10. The church is “relevant.”
Normally, “relevant” is a positive term. In this case, it labels the problem. We’ve couched our faith in modern trappings to the point that 2,000 years of history and rich tradition have been diminished. As the article suggests: “What we’re packaging is a cheap knockoff of the world we’re called to evangelize to. In our effort to be ‘like them,’ we’ve become less of who we actually are.”

9. They got into church, but the church never got into them.
Many young adults may have been taken to church by their parents, but the church wasn’t integrated into the fabric of their lives. Church was a Sunday event, not something that impacted the everyday realities of their lives.


8. They were treated as smart by others.
Many students interviewed felt they were spoon-fed a Christian worldview, while professors and others who held atheist viewpoints challenged their intellect and inspired them to ask questions and to use their mind.

7. They were sent out unarmed.
Many youth have mastered Christian lingo – the pithy catchphrases spoken regularly in churches and marketed through popular evangelical campaigns – but they’re ignorant of deeper theological truths. They know what “WWJD?” means, and they’re familiar with how to “invite Jesus into your heart,” but they can’t explain what atonement or justification means or its relevance to life’s realities.

6. They’ve been given a “hand-me-down” religion.
Many kids leave the church feeling like they’ve been asked to accept their parents’ faith, instead of encouraged to ask tough questions, so they can incorporate Christianity into their lives and make it their own.

5. They exchange one community for another.
Our modern faith sometimes places a greater emphasis on community than on God. As a result, many of today’s youth see other people as the answer to their problems instead of God. When they leave home, they often seek out a community of people of any belief system rather than one committed to the God of the Bible.

4. They seek opportunities to “feel” better.
Much of modern Christianity is based on “feeling,” rather than on objective, eternal truth. It reduces the Christian faith to a search for good feelings rather an exhortation to conform our human nature to God’s standard of righteousness.

3. They got tired of pretending.
Some segments of Christianity suggest that being a Christian removes all struggle from life. But that message rings hollow for many kids who try to serve God and continue to face difficult challenges … or who see their parents teach a similar message while succumbing to anger or depression themselves. Many youth feel Christianity leaves no room for authenticity.

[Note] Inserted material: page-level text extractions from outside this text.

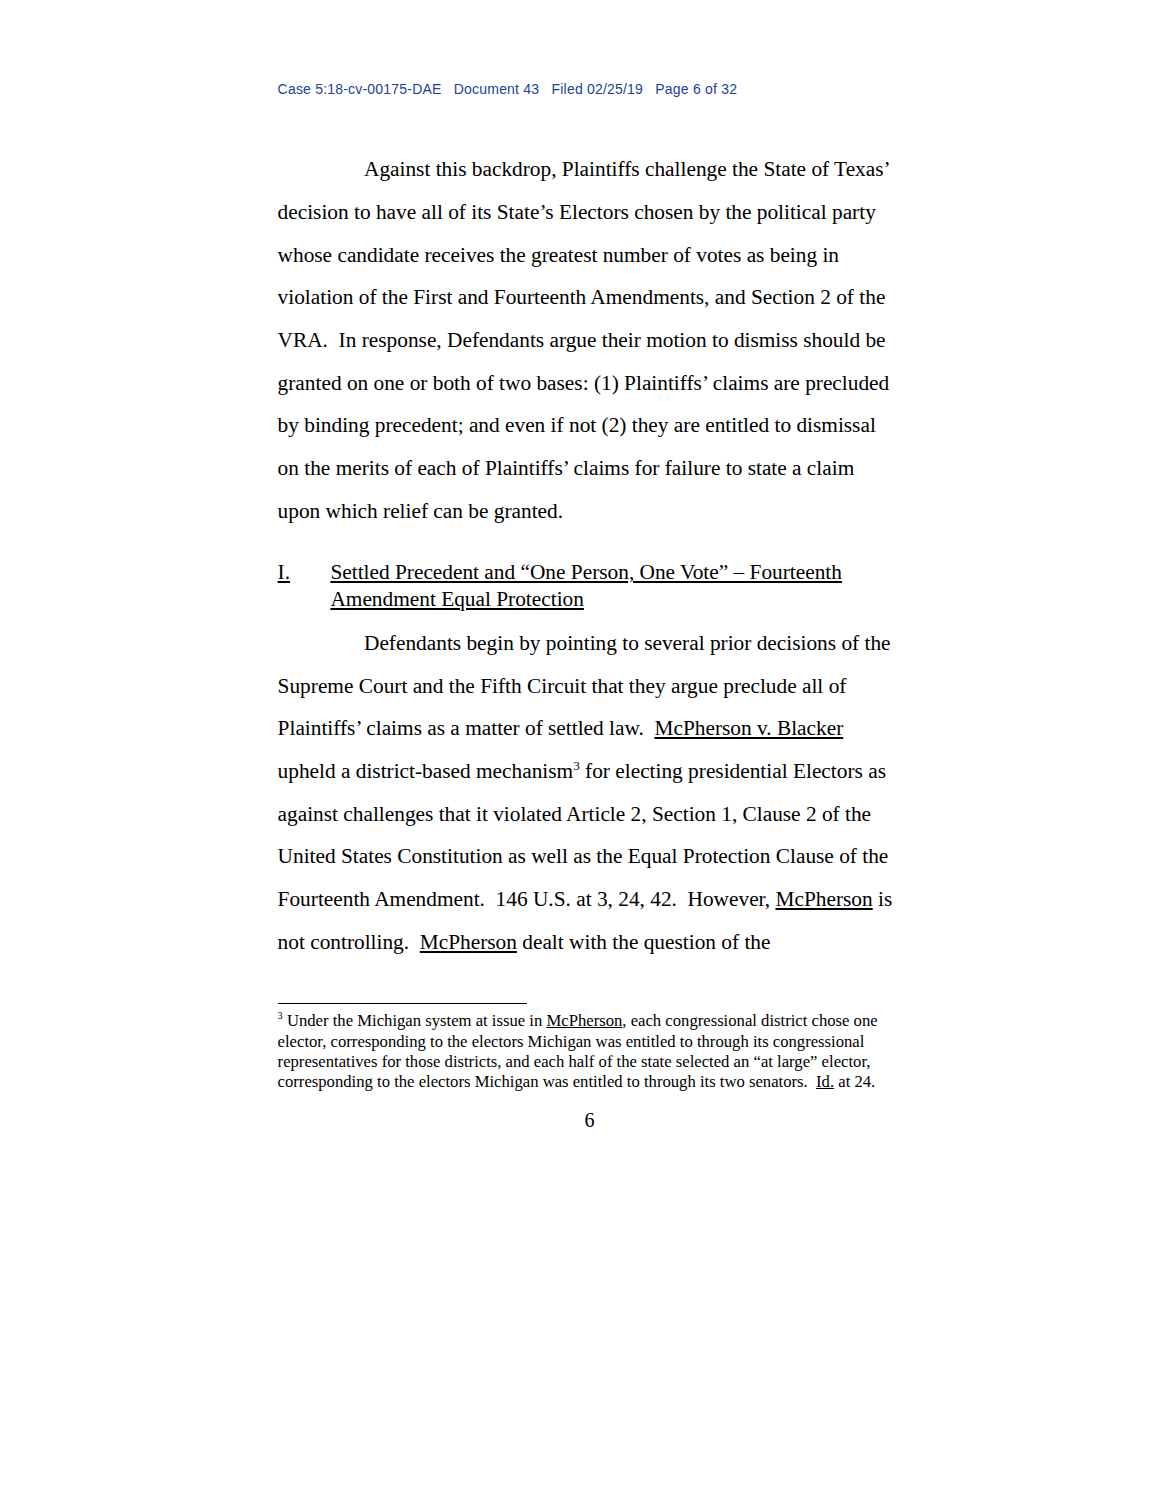Case 5:18-cv-00175-DAE Document 43 Filed 02/25/19 Page 6 of 32
Against this backdrop, Plaintiffs challenge the State of Texas’ decision to have all of its State’s Electors chosen by the political party whose candidate receives the greatest number of votes as being in violation of the First and Fourteenth Amendments, and Section 2 of the VRA. In response, Defendants argue their motion to dismiss should be granted on one or both of two bases: (1) Plaintiffs’ claims are precluded by binding precedent; and even if not (2) they are entitled to dismissal on the merits of each of Plaintiffs’ claims for failure to state a claim upon which relief can be granted.
I. Settled Precedent and “One Person, One Vote” – Fourteenth Amendment Equal Protection
Defendants begin by pointing to several prior decisions of the Supreme Court and the Fifth Circuit that they argue preclude all of Plaintiffs’ claims as a matter of settled law. McPherson v. Blacker upheld a district-based mechanism3 for electing presidential Electors as against challenges that it violated Article 2, Section 1, Clause 2 of the United States Constitution as well as the Equal Protection Clause of the Fourteenth Amendment. 146 U.S. at 3, 24, 42. However, McPherson is not controlling. McPherson dealt with the question of the
3 Under the Michigan system at issue in McPherson, each congressional district chose one elector, corresponding to the electors Michigan was entitled to through its congressional representatives for those districts, and each half of the state selected an “at large” elector, corresponding to the electors Michigan was entitled to through its two senators. Id. at 24.
6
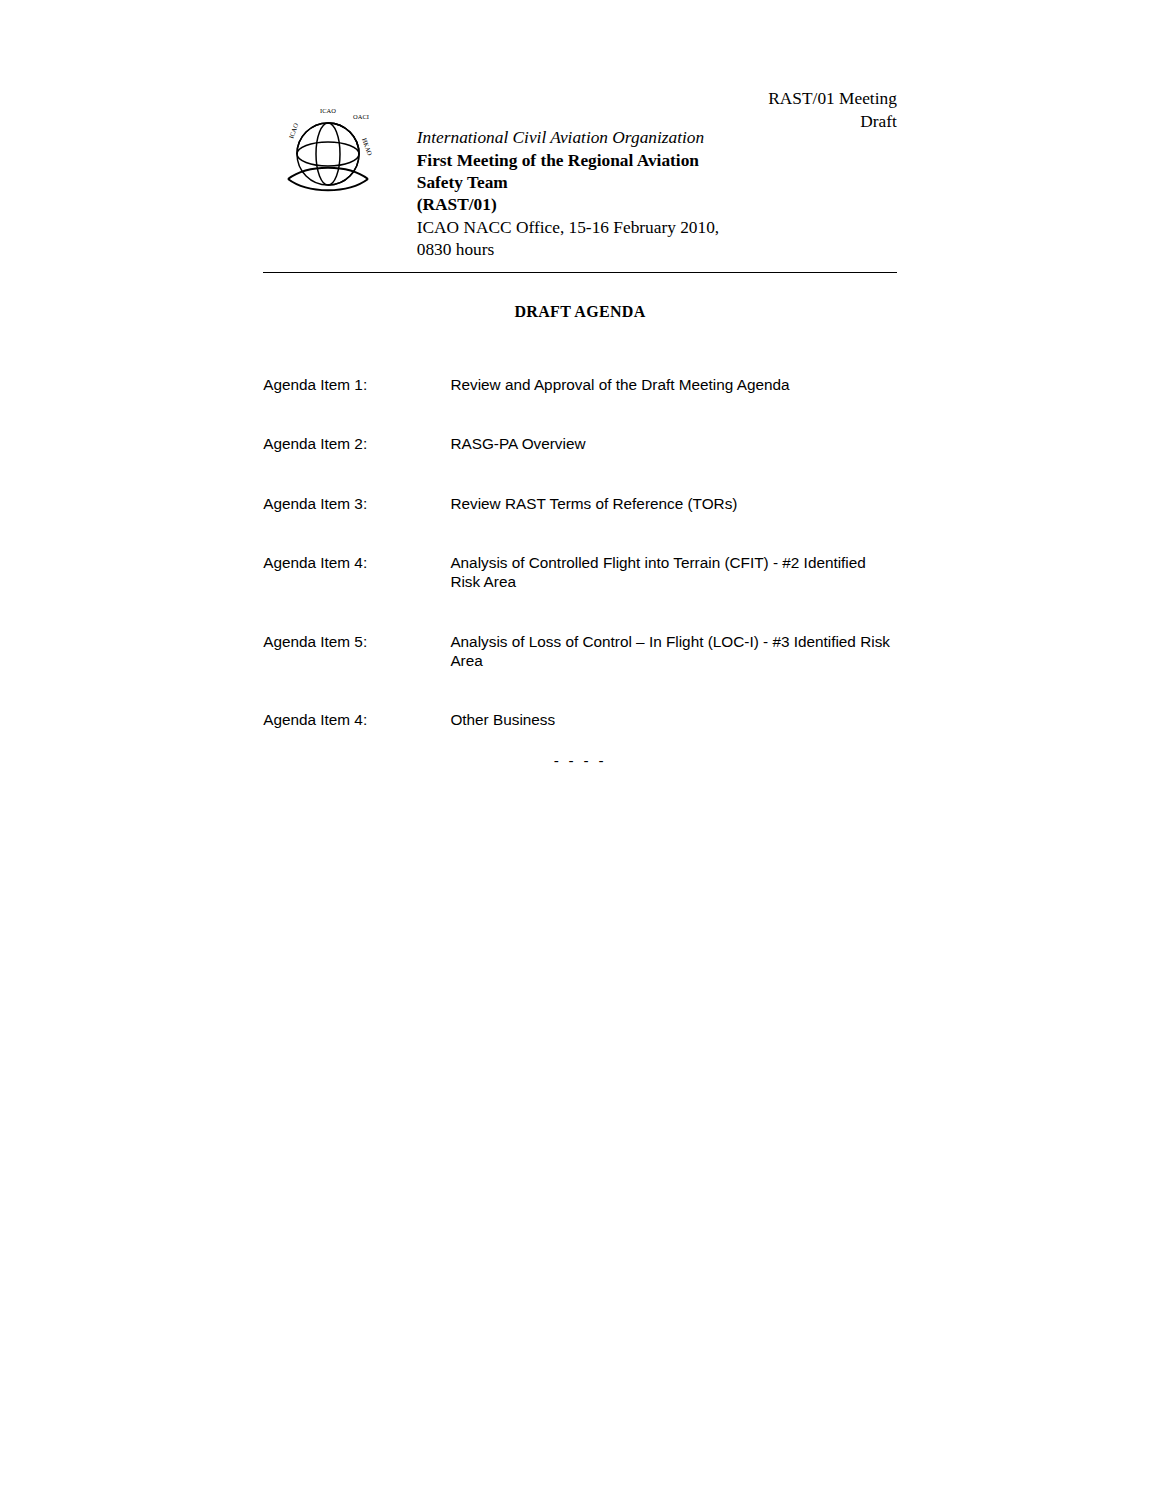International Civil Aviation Organization
First Meeting of the Regional Aviation Safety Team
(RAST/01)
ICAO NACC Office, 15-16 February 2010, 0830 hours
RAST/01 Meeting
Draft
DRAFT AGENDA
| Agenda Item 1: | Review and Approval of the Draft Meeting Agenda |
| Agenda Item 2: | RASG-PA Overview |
| Agenda Item 3: | Review RAST Terms of Reference (TORs) |
| Agenda Item 4: | Analysis of Controlled Flight into Terrain (CFIT) - #2 Identified Risk Area |
| Agenda Item 5: | Analysis of Loss of Control – In Flight (LOC-I) - #3 Identified Risk Area |
| Agenda Item 4: | Other Business |
- - - -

2. Christianity is reduced to “do/don’t do” instead of “be.”
Many church kids were taught it’s all about what they do, not who they are. The Christian faith was reduced to a long list of do’s and don’ts. They felt trapped beneath the weight of their own abilities, instead of freed by the work only God can do in their hearts and lives.

1. They don’t need it.
When church is perceived as nothing more than a place to learn good principles for living, or to have a happy marriage, or well-behaved kids… Well, you can find that in most any self-help book. You don’t need a crucified Jesus for that. What kids need is the gospel; what they’re sometimes given is “a cheap knockoff of the entertainment venue they went to the night before.”